Mac Aroni AKA : TontonCristobal - "Qui est-ce ?"
Nous voilà partis, chacun avec son levier, boitant dans la neige qui commence à fondre. La veille, les adieux avaient été difficiles, chacun dissimulait son chagrin, sa peur. Mais je les avais tous rassurés : les adieux sont faits pour renouer le nœud, un jour ou l’autre. C’est comme arrêter de boire, ou de fumer, nous avons tous le pouvoir d'y arriver, et même plusieurs fois dans notre vie.
Toute la nuit, nous avions marché, sans nous arrêter, guettant l’aube avec impatience. Le soleil bientôt à l’horizon allait pointer et nous sauver.
Après le dîner, vers deux heures, chacun regagna son poste d'observation.
Cette longue journée nous avait éreintés. Dans la matinée, un besoin impératif de nous délester de notre barda surchargé s’était imposé. La neige n’était plus qu’un lointain souvenir ; la chaleur du soleil l’avait avalée en quelques heures à peine.
Non sans embûche, à dix-neuf heures pétantes, nous arrivions à l’endroit fixé : une bâtisse imposante du début XIXe, meublée avec goût.

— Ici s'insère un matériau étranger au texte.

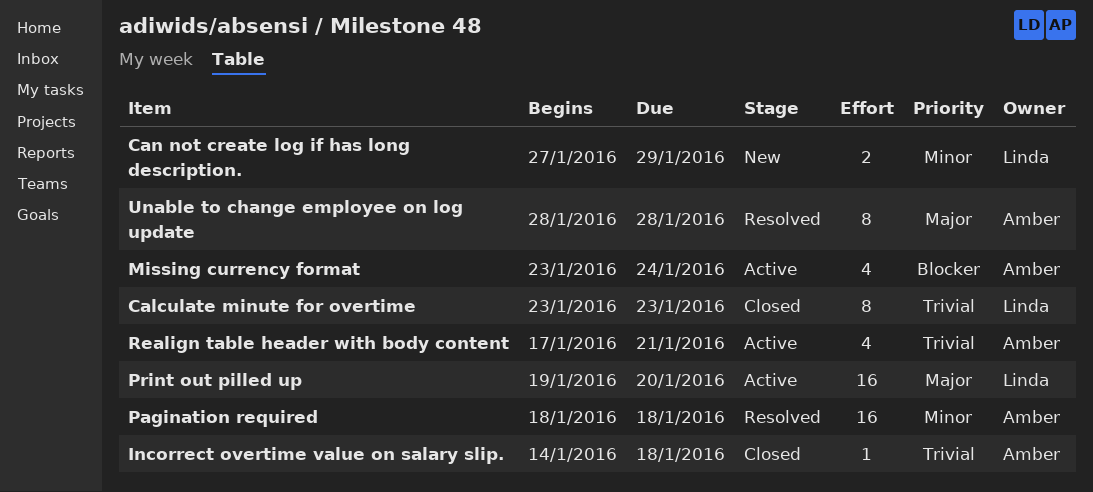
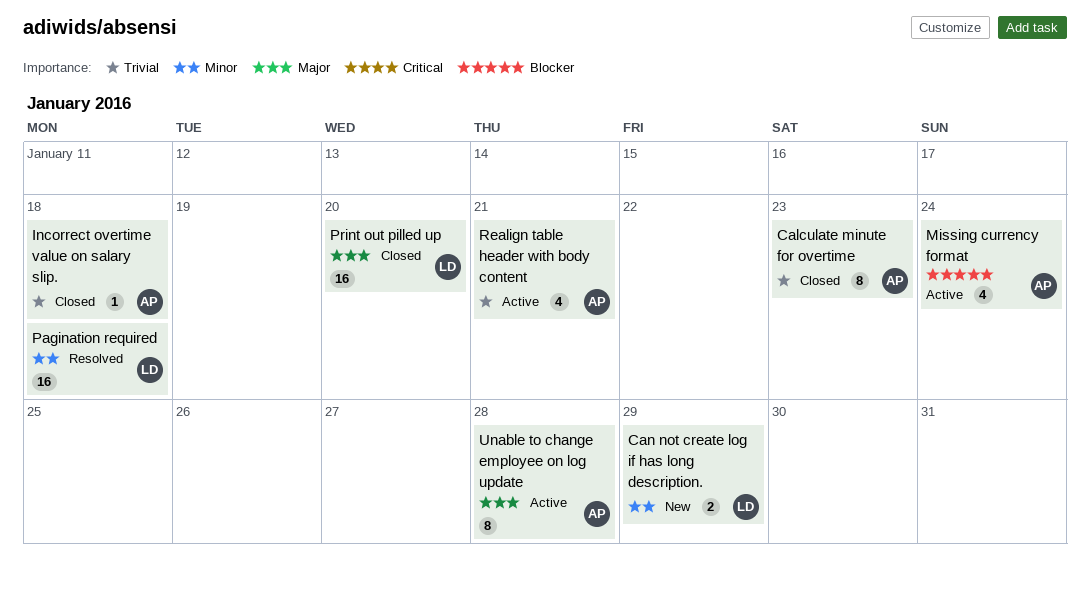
Calculate minute for overtime, owner: Linda -> Amber
Pagination required, owner: Amber -> Linda
Print out pilled up, status: Active -> Closed
Unable to change employee on log update, status: Resolved -> Active

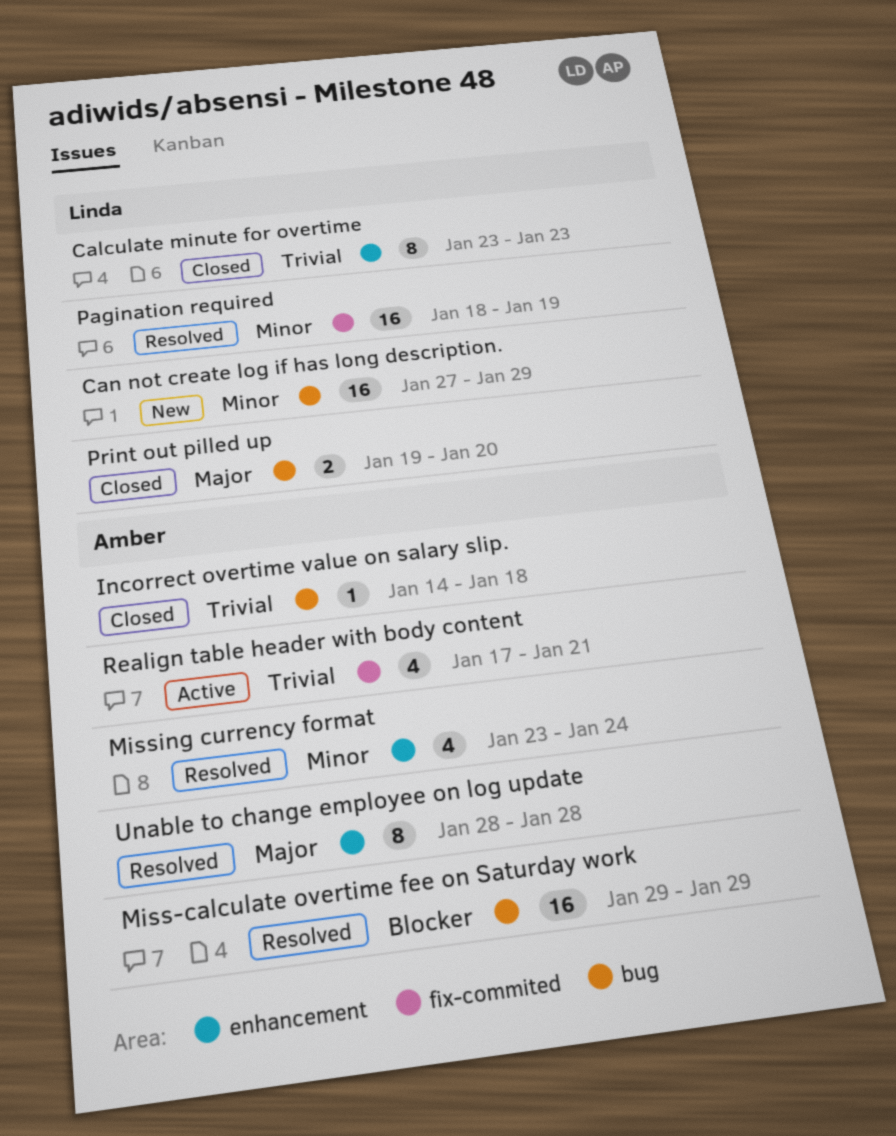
Calculate minute for overtime, owner: Amber -> Linda
Can not create log if has long description., estimate: 2 -> 16
Miss-calculate overtime fee on Saturday work: none -> present
Missing currency format, status: Active -> Resolved
Missing currency format, priority: Blocker -> Minor
Pagination required, due: Jan 18 -> Jan 19
Print out pilled up, estimate: 16 -> 2
Unable to change employee on log update, status: Active -> Resolved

Les propriétaires, un couple chaleureux, nous dictèrent les dernières instructions.
Le changeant mois de mars était arrivé, et avec lui l'enivrement du printemps, joyeux pour les jeunes, mélancolique pour ceux qui déclinent.
Nous attendions le renouveau comme si nos vies en dépendaient. Enfin la belle saison et son bouquet de promesses s’invitaient et déjà nous exaltaient.
L’hiver avait été rude, notre travail fort pénible, insupportable parfois. Mais tout cela était maintenant dernière nous. Nous voulions oublier. Ne plus jamais repenser aux épreuves douloureuses que notre délicate mission nous avait contraints à traverser. Désormais, le passé appartenait au passé. Seuls comptait le présent et l’avenir radieux que tous espéraient.
La peur les tenait recroquevillés silencieusement à leur place ; chacun semblait pressentir que quelque chose de terrible allait survenir.
C’est en ces termes, très précisément, que nous ont été relatés les prémices des événements survenus quelques jours auparavant. L’homme qui nous a retracé ces propos n’a pas su trouver le courage de poursuivre. D’ailleurs, cela aurait été inutile. Tous, ici, nous savons ce qu’il s’est réellement passé, et dans les moindres détails, puisqu’un rapport complet et précis avait été envoyé à chacun des membres de la mission deux jours plus tôt.
Oui, cette peur reste toujours présente, même dans les moments les plus paisibles de notre existence. Toujours plane cette menace dans l’air, un péril quelque part, pour nous rappeler que la paix reste encore fragile, trop fragile.
Jean, le témoin de ce terrible épisode survenu à seulement quelques kilomètres de notre base, nous en a donné la preuve dès le lendemain, juste après son départ.
Nous avions tenté de le retenir, essayé de le convaincre de rester auprès de nous, en sécurité. J’ai moi-même beaucoup insisté car, pour des raisons qui m’échappent encore, je sentais qu’en reprenant la route si vite, Jean courrait un danger.
J’avais hélas raison. À peine avait-il quitté le bourg et pris la direction de la forêt domaniale, qu’un fourgon stationna à ses côtés. Trois hommes pointèrent leur arme sur Jean. Il n’eut pas le choix. Il ne bougea pas.